So it doesn't want the sound from the OS enabled if you're using OSS. I somehow can't figure out how to disable it...


----------



## SirDice (Jan 14, 2013)

cmille1223 said:
			
		

> So it doesn't want the sound from the OS enabled if you're using OSS. I somehow can't figure out how to disable it...
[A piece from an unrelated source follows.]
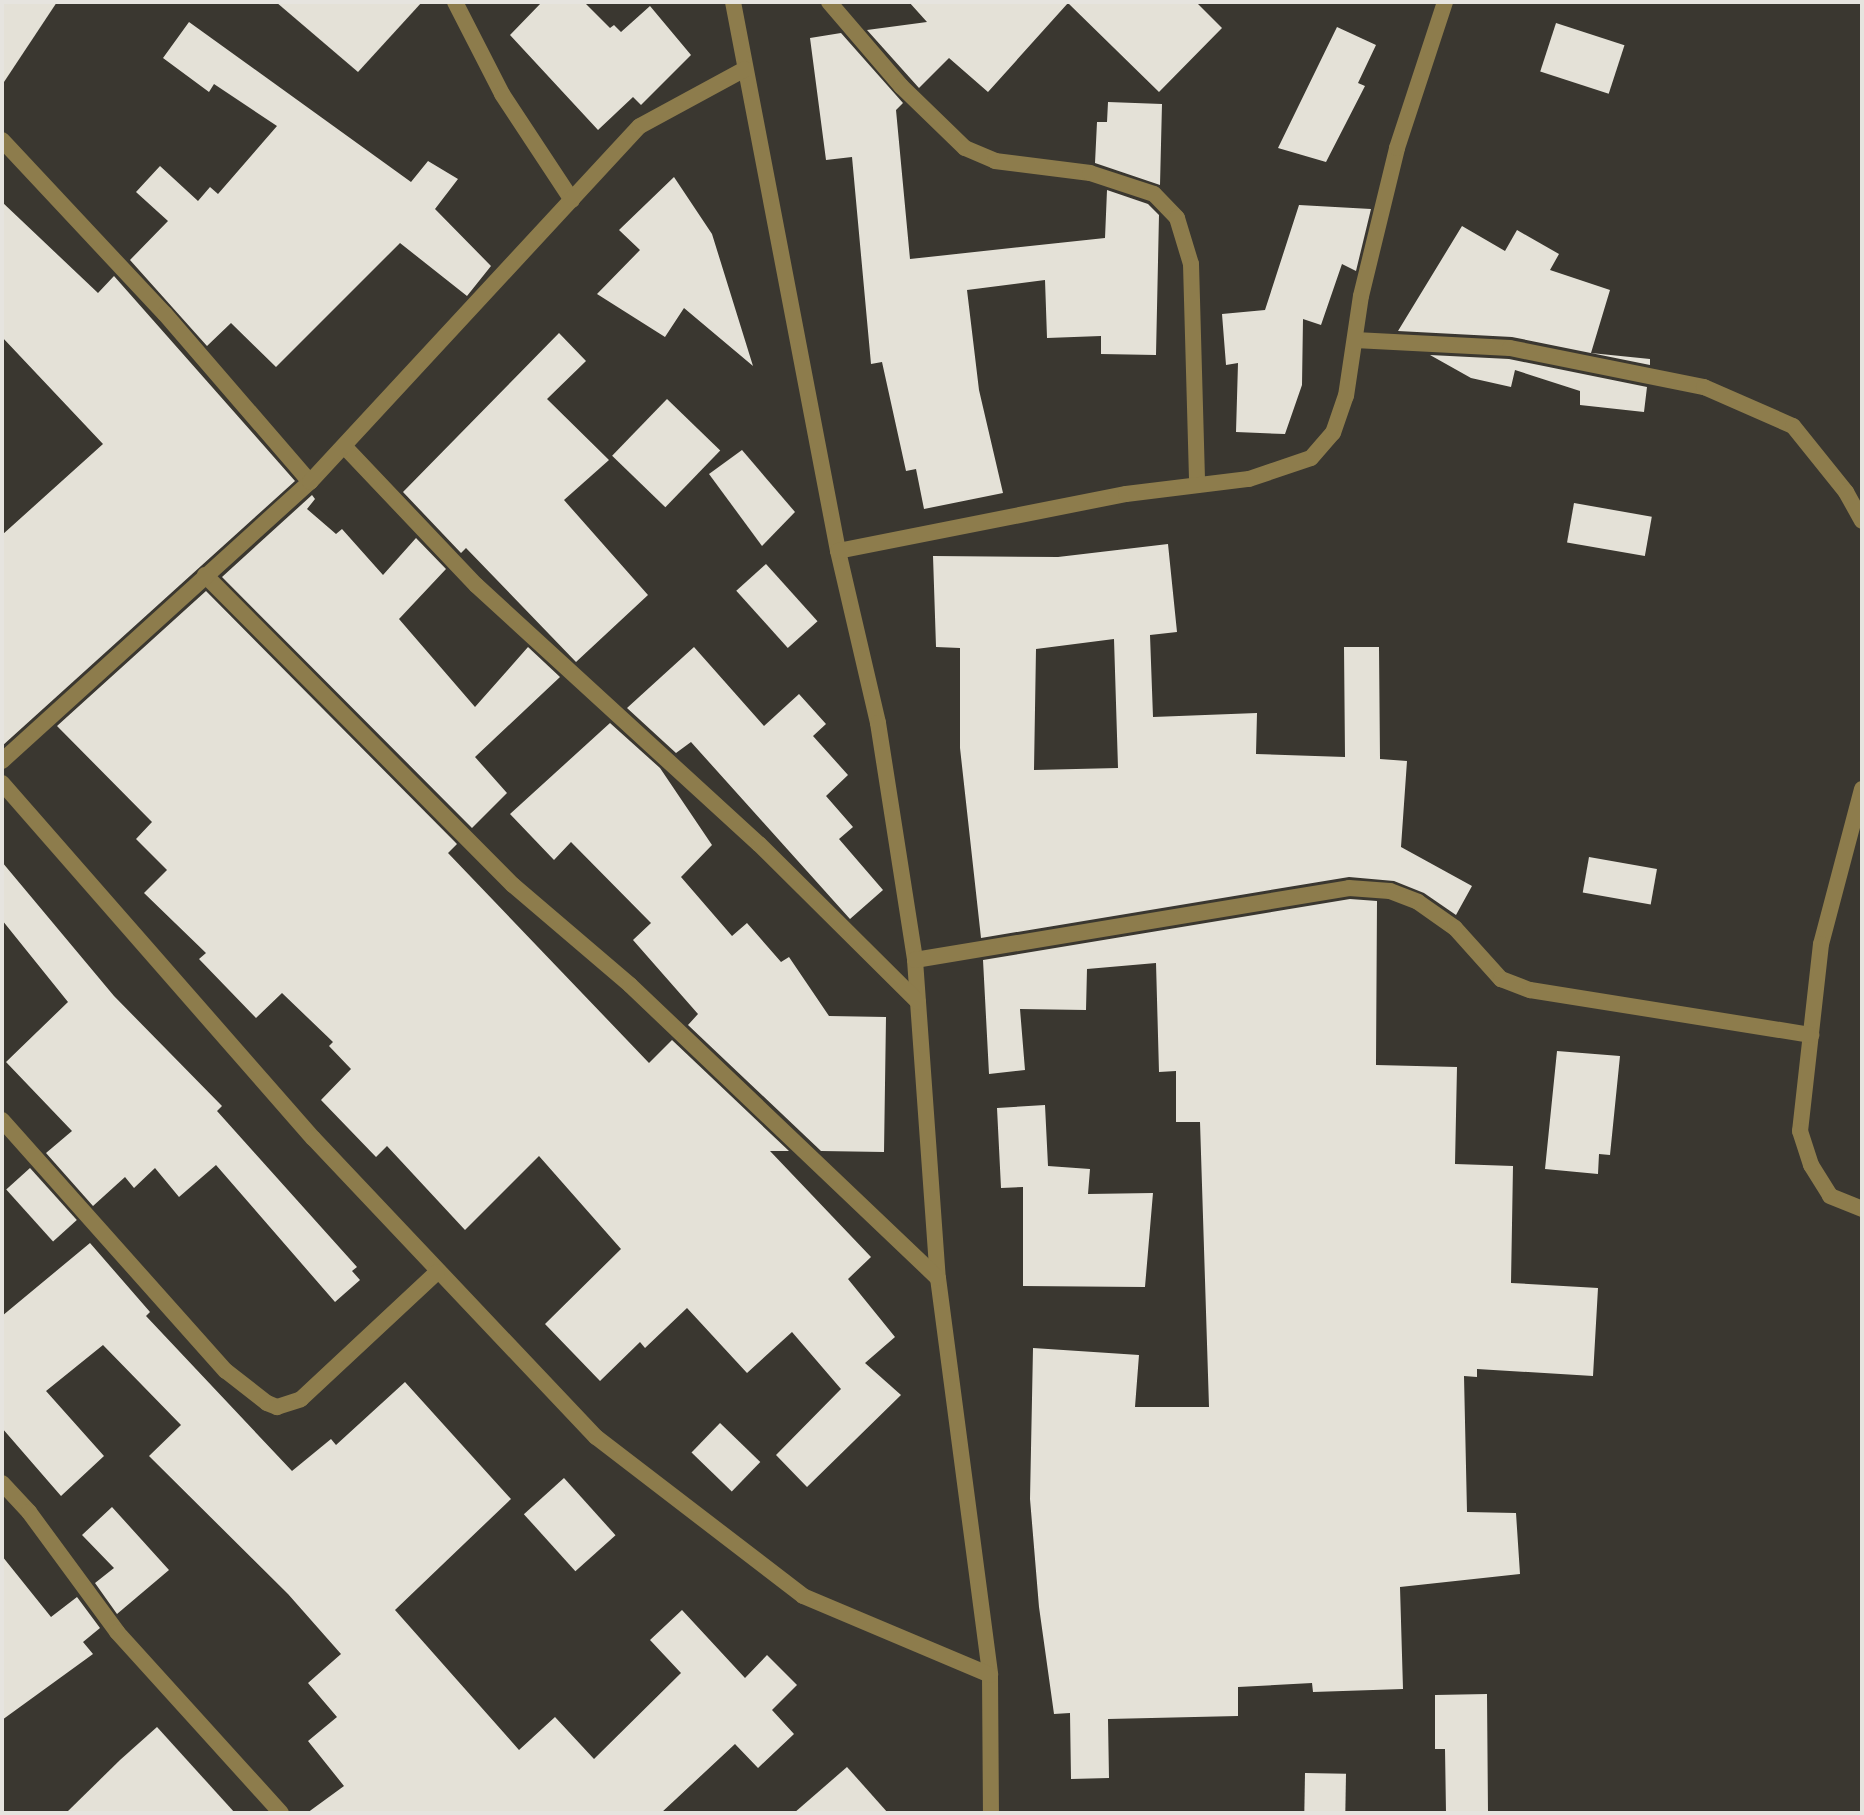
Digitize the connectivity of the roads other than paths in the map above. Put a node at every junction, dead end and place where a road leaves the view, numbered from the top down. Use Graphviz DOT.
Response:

You need to build a custom kernel _without_ device sound.


----------



## cmille1223 (Jan 15, 2013)

OK, I was hoping that wasn't the case. I've never built a custom kernel, so I'm not entirely sure what that involves. I also don't know if OSS would even work with my sound card, so I don't really want to put a bunch of work into building a custom kernel for no reason. That's the main reason I started trying to find a card I know will work, but for some reason it's like searching for a needle in a haystack.


----------



## jb_fvwm2 (Jan 15, 2013)

If you do decide to use oss ( a custom kernel), I wrote a howto (ALC888...) a while back that may save you some time, it is in the HowTo section.  For a custom kernel, you need sources (.svn (subversion) probably and the procedure in /usr/src/UPDATING (one of them) to just build a kernel and install it (maybe also building world ... depending upon your FreeBSD version...) not trivial the first time, but not too difficult if one has disk space, time, BACKUPS...


----------



## cmille1223 (Jan 15, 2013)

Thanks for pointing me towards your guide, I appreciate it. It's looking like oss might be my only option. I searched through the list of supported sound devices one at a time, and the only ones that are PCI Express are the RME HDSPe AIO and RME HDSPe RayDAT. These cards both have S/PDIF as well, but they're way too expensive ($850/$950). Guess I'll have to look through the list of oss supported sound devices next. This is turning into such a pain...


----------



## cmille1223 (Jan 19, 2013)

I ended up getting S/PDIF sound working through a USB sound adapter. It worked as soon as I plugged it in. I haven't had a chance to use it extensively, but it sounds good from what I've heard so far. The adapter that worked is the Turtle Beach Audio Advantage Micro II


----------



## ColdfireMC (Jan 28, 2013)

you have to recompile kernel without sound. then you can use OSSv4, new builds have x-fi support, but i'dont knof if it has recon support
this is an "old" list


http://manuals.opensound.com/devlists/FreeBSD.html


----------



## jjthomas (May 23, 2014)

*Re:*



			
				SirDice said:
			
		

> cmille1223 said:
> 
> 
> 
> ...



I came across this post troubleshooting the same problem, with the same results.  

It has been a long time since I've built a custom kernel in FreeBSD.  :\ 

-JJ


----------